How does local cultural production respond to global technological, ecological, and political forces in Latin America? How do large-scale social and environmental transformations—including globalization, environmental change, and technological innovation—shape contemporary forms of storytelling? These are among the central research questions that guide Dr. Cecily Raynor’s scholarly work.
Her research explores the intersections of literature, technology, migration, and environment across contemporary Latin America and the Lusophone world. Drawing on works from Brazil, Chile, Mexico, Panama, and beyond, she examines how contemporary narrative forms reshape cultural production, circulation, and interpretation in transnational contexts. Through this work, Dr. Raynor broadens conventional understandings of literature and cultural expression to include digital, multimedia, and transnational forms that reflect the realities of an interconnected, multilingual world.
Raynor’s scholarship emphasizes the material and ethical dimensions of cultural production. She approaches digital infrastructures, media systems, and cultural platforms not as neutral tools, but as sites where questions of access, inequality, labor, and ecological impact intersect. Her work highlights how Latin American cultural production offers a crucial perspective on global debates surrounding technology, environmental vulnerability, and access, particularly in contexts shaped by histories of extraction, migration, and linguistic hybridity.
Her current research includes a new project titled Toxic Futures: Cultures of Contamination in Contemporary Latin America, which examines how literature, film, and digital media represent environmental degradation, structural violence, and uneven exposure to risk. She is also developing a major line of inquiry in a project entitled Multilingual AI in the Global South, which investigates how artificial intelligence and its infrastructures mediate cultural production, translation, and environmental relations.
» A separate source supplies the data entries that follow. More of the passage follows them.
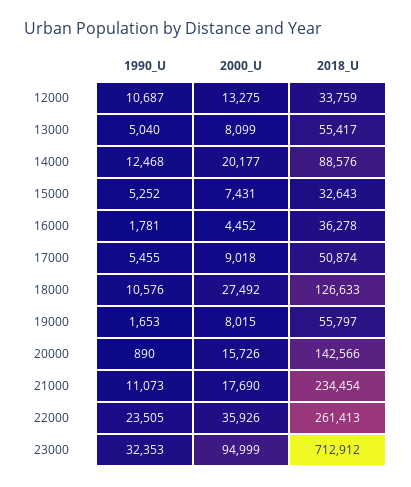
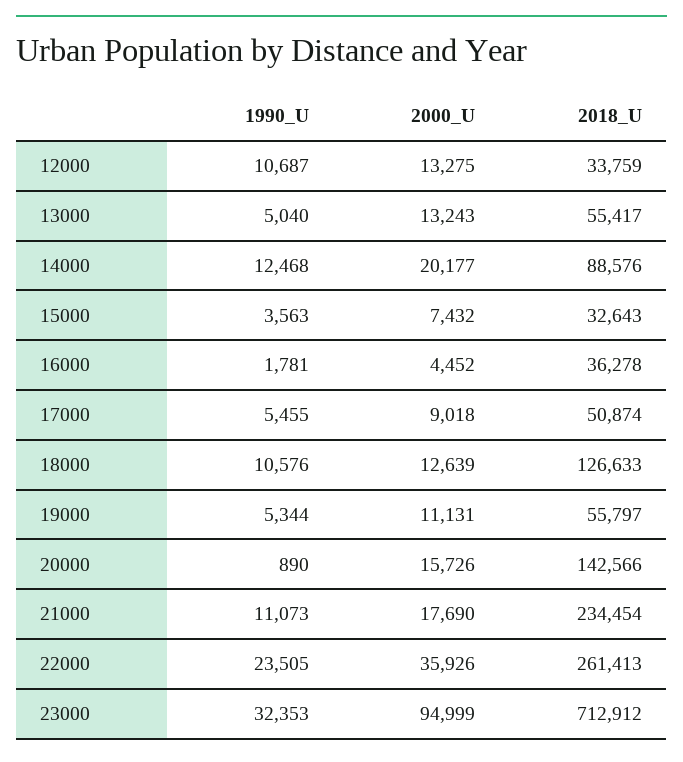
  {
    "1990_U": {
      "12000": 10687,
      "13000": 5040,
      "14000": 12468,
-     "15000": 5252,
+     "15000": 3563,
      "16000": 1781,
      "17000": 5455,
      "18000": 10576,
-     "19000": 1653,
+     "19000": 5344,
      "20000": 890,
      "21000": 11073,
      "22000": 23505,
      "23000": 32353
    },
    "2000_U": {
      "12000": 13275,
-     "13000": 8099,
+     "13000": 13243,
      "14000": 20177,
-     "15000": 7431,
+     "15000": 7432,
      "16000": 4452,
      "17000": 9018,
-     "18000": 27492,
+     "18000": 12639,
-     "19000": 8015,
+     "19000": 11131,
      "20000": 15726,
      "21000": 17690,
      "22000": 35926,
      "23000": 94999
    },
    "2018_U": {
      "12000": 33759,
      "13000": 55417,
      "14000": 88576,
      "15000": 32643,
      "16000": 36278,
      "17000": 50874,
      "18000": 126633,
      "19000": 55797,
      "20000": 142566,
      "21000": 234454,
      "22000": 261413,
      "23000": 712912
    }
  }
Together, these projects connect environmental humanities, digital humanities, and comparative literary studies to illuminate how contemporary cultural forms responds to technological change and ecological crisis.
Raynor is the author of Latin American Literature at the Millennium: Local Lives, Global Spaces and co-editor of Digital Encounters: Envisioning Connectivity in Latin American Cultural Production, with her co-edited volume New Forms of Migration in Latin America currently in advanced preparation. Her work has appeared in leading journals and edited collections, including Digital Humanities Quarterly, Journal of Cultural Analytics, Arizona Journal of Hispanic Cultural Studies, Estudos de Literatura Brasileira Contemporânea, Revista Brasileira de Literatura Comparada, and Portuguese Studies Review. Her research has been supported by the Social Sciences and Humanities Research Council of Canada, the Fonds de recherche du Québec, and the Fulbright Program.